Identifies and remediates vulnerabilities in software applications and infrastructure. Develops, documents, and operationalizes technical procedures necessary to respond to externally-sourced security reports. Targets known application and network security vulnerabilities using methods - vulnerability assessments, penetration testing, red teaming, incident response, and security engineering. Researches and reproduces security vulnerabilities reported.

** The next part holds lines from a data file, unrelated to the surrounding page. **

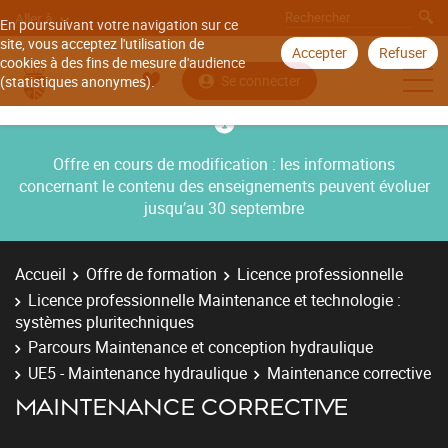
Aller à
En poursuivant votre navigation sur ce
site, vous acceptez l'utilisation de
Accepter
Refuser
cookies à des fins de mesure d'audience
Se connecter
(statistiques anonymes).
Offre en cours de modification : les informations
concernant le contenu des enseignements peuvent évoluer
jusqu’au 30 septembre
Accueil
Offre de formation
Licence professionnelle
Licence professionnelle Maintenance et technologie :
systèmes pluritechniques
Parcours Maintenance et conception hydraulique
UE5 - Maintenance hydraulique
Maintenance corrective
MAINTENANCE CORRECTIVE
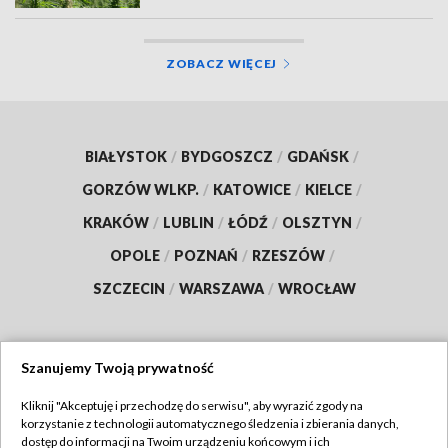
ZOBACZ WIĘCEJ
BIAŁYSTOK
/
BYDGOSZCZ
/
GDAŃSK
/
GORZÓW WLKP.
/
KATOWICE
/
KIELCE
/
KRAKÓW
/
LUBLIN
/
ŁÓDŹ
/
OLSZTYN
/
OPOLE
/
POZNAŃ
/
RZESZÓW
/
SZCZECIN
/
WARSZAWA
/
WROCŁAW
Szanujemy Twoją prywatność
Dołącz do nas:
Kliknij "Akceptuję i przechodzę do serwisu", aby wyrazić zgody na
korzystanie z technologii automatycznego śledzenia i zbierania danych,
TVP
dostęp do informacji na Twoim urządzeniu końcowym i ich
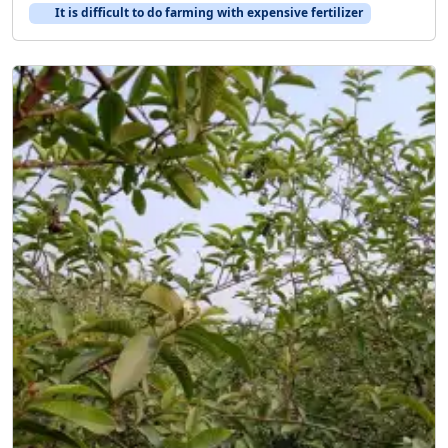
It is difficult to do farming with expensive fertilizer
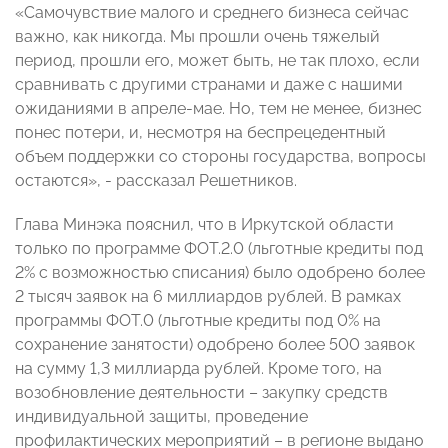
«Самочувствие малого и среднего бизнеса сейчас
важно, как никогда. Мы прошли очень тяжелый
период, прошли его, может быть, не так плохо, если
сравнивать с другими странами и даже с нашими
ожиданиями в апреле-мае. Но, тем не менее, бизнес
понес потери, и, несмотря на беспрецедентный
объем поддержки со стороны государства, вопросы
остаются», - рассказал Решетников.
Глава Минэка пояснил, что в Иркутской области
только по программе ФОТ.2.0 (льготные кредиты под
2% с возможностью списания) было одобрено более
2 тысяч заявок на 6 миллиардов рублей. В рамках
программы ФОТ.0 (льготные кредиты под 0% на
сохранение занятости) одобрено более 500 заявок
на сумму 1,3 миллиарда рублей. Кроме того, на
возобновление деятельности – закупку средств
индивидуальной защиты, проведение
профилактических мероприятий – в регионе выдано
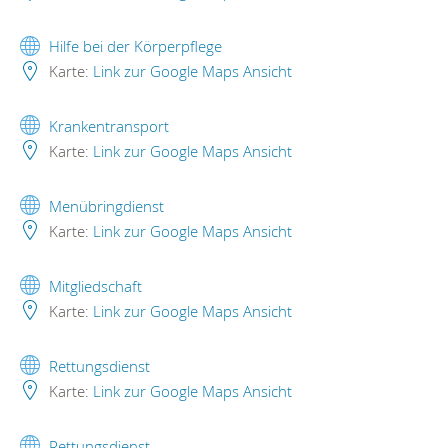
Hilfe bei der Körperpflege
Karte:
Link zur Google Maps Ansicht
Krankentransport
Karte:
Link zur Google Maps Ansicht
Menübringdienst
Karte:
Link zur Google Maps Ansicht
Mitgliedschaft
Karte:
Link zur Google Maps Ansicht
Rettungsdienst
Karte:
Link zur Google Maps Ansicht
Rettungsdienst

Develops timely remediation plans to security threats in collaboration with technical leadership across the business.

Primary Responsibilities:

• Collaborates with security researchers and application teams to ensure validation, prioritization, and remediation of vulnerabilities.

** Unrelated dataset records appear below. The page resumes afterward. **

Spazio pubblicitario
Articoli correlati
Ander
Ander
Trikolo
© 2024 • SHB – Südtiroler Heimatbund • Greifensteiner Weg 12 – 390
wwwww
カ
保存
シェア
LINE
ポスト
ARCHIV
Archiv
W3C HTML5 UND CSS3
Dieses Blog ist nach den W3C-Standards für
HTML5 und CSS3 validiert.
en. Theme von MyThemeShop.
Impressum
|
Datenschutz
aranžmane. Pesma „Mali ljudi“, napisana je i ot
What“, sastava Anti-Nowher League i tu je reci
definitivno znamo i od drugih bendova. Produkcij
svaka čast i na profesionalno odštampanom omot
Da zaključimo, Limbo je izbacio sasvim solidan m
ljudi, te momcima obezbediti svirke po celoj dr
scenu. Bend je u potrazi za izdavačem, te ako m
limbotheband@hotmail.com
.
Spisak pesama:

• Researches and reproduces security vulnerabilities, proposes risk mitigation strategies, and ensures appropriate security controls to safeguard digital files and electronic infrastructure.
• Supports proactive technical assessments and applications.
• Provides assistance and support to developers for remediating and re-validating vulnerabilities until closure.
• Conducts targeted vulnerability training sessions for team members to enhance knowledge and understanding of specific vulnerabilities.
• Communicates cybersecurity program results and trend analyses to stakeholders on a regular cadence.
• Ensures continuous improvement of overall enterprise cybersecurity.
• Plans, implements, upgrades, or monitors security measures for the protection of computer networks and information.

• Demonstrated Expertise ("DE") estimating risks on security flaws that are uncovered during static or dynamic analysis using NIST framework; conducting pen-testing on applications to uncover security exploits - XSS, XSRF, SQL, CSV Injection, XXE Processing, HTTP Request Smuggling, Broken Access Control, and Privilege escalation - using BurpSuite Enetrprise Edition, Fiddler, Kali Linux, and SQLMap; and conducting retests to determine mitigation measures implemented by the development teams, using retesting tools specific to the environment and application being tested.
• DE designing and implementing processes for receiving, assessing, and responding to externally-sourced security reports, using issue tracking system (JIRA), email communication, and vulnerability management platforms (HackerOne and Bugcrowd); conducting thorough assessments of reported vulnerabilities, determining their severity, and potential impact on the security posture, using security testing tools (BurpSuite, Qualys, and Kali Linux), CVSS calculator, and NIST framework; and coordinating and triaging reported vulnerabilities, working closely with technical teams to ensure timely remediation within SLA requirements.
• DE improving security assessment processes by performing root cause analysis on issues encountered and facilitating risk analysis - determining severity score for vulnerabilities - using CVSS score; analyzing Common Vulnerability Exposure (CVE) on third party libraries, using Veracode SCA, MEND, SourceClear, and NVD databases; performing application log file analysis to determine information disclosure; and coordinating vulnerability fixes with stakeholders using collaboration and communication tools (Microsoft Teams) and project management platforms (JIRA).
• DE performing in-depth analysis of internal environments, system, applications, and network infrastructure to identify similar vulnerabilities and potential areas of improvement, using application security testing tools (Burp Suite), vulnerability scanner (Qualys), and network scanning tools (Nmap); and conducting comprehensive false negative analysis to identify gaps and threats, using code review tools (Veracode SCA), penetration testing tools, and log analysis tools (Splunk).